Secundaire uitkomstmaten
Het aantal gewrichtsbloedingen per jaar zoals bijgehouden door de patiënten en
de leeftijd van de patiënten hebben een effect op progressie van
gewrichtsschade en kunnen de relatie tussen de lengte van de (GT)n-repeat of Hp
fenotype en gewrichtsschade verstoren.
Achtergrond van het onderzoek
Hemofilie is een recessief X-chromosoom gebonden stollingsstoornis door een
gebrek of functioneel defect van stollingsfactor VIII of IX. Door
herhaaldelijke gewrichtsbloedingen ontstaan specifieke veranderingen in het
synovium en kraakbeen van het gewricht. Onze onderzoeksgroep heeft laten zien
dat ijzer verkregen uit hemoglobine één van de grootste bijdragen levert in
bloed-geinduceerde gewrichtsschade. Mogelijke mechanismen om te beschermen
tegen heem geinduceerde oxidatieve en ontstekingsstress zijn heem-oxygenase
(HO-1) dat heem snel afbreekt en haptoglobine (Hp) dat hemoglobine wegvangt.
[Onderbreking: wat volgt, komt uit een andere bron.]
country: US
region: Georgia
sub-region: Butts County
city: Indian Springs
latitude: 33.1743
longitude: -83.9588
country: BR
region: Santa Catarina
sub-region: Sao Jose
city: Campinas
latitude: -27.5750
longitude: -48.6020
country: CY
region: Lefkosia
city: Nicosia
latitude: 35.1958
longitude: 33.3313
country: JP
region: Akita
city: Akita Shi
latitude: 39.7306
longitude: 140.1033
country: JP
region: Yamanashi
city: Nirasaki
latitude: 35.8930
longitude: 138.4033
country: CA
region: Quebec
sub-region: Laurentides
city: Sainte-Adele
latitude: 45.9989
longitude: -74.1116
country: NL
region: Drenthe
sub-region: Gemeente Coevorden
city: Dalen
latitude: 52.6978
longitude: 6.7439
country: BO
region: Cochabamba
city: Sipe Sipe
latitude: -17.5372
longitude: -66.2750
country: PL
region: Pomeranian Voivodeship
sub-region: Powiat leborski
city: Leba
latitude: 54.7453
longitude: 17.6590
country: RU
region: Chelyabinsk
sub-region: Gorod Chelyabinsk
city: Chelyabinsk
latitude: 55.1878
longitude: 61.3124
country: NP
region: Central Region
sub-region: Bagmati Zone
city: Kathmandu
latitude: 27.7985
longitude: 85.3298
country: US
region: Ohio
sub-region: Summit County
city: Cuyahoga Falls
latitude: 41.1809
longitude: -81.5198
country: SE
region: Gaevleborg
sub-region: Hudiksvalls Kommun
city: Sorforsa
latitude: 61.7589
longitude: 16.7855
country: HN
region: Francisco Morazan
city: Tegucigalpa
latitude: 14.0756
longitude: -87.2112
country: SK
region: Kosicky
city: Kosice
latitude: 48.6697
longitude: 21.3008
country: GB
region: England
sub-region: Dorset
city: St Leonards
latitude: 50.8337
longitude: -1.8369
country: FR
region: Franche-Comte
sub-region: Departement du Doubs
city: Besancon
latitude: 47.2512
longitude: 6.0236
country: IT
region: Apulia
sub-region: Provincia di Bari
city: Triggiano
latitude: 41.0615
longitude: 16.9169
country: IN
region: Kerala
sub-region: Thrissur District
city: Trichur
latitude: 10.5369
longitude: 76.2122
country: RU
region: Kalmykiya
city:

De lengte van een guanine-thymidine (GT)n-repeat polymorfisme in de promoter
regio van het HMOX1 gen bepaalt de mate van HO-1 inductie. In patienten met RA
is een lange (GT)n-repeat (n >= 25; minder HO-1 expressie) geassocieerd met
gewrichtsschade onafhankelijk van de ziekteactiviteit. Het Hp gen codeert voor
3 fenotypes: Hp 1-1, Hp 1-2, enHp 2-2. Hp 1-1 is geassocieerd met een hogere
affiniteit om hemoglobine te binden, wat suggereert dat hemofilie patienten met
dit fenotype beter beschermd zullen zijn tegen bloed-geinduceerde
gewrichtsschade.
Ondanks het gebruik van profylactische stollingsfactoren door hemofilie
patienten, hebben nog steeds de neiging tot bloeden en ontwikkelen ze
gewrichtsschade. Tot nu toe zijn er nog geen indicaties welke patienten meer
ernstige gewrichtsschade ontwikkelen na bloedingen. Zelfs met eenzelfde
bloedingspatroon kan de mate van radiologische gewrichtsschade verschillen
tussen patienten.
Doel van het onderzoek
Met dit onderzoek willen we meer zicht krijgen op genetische eigenschappen die
de gevoeligheid voor gewrichtsschade in hemofilie patienten kunnen voorspellen.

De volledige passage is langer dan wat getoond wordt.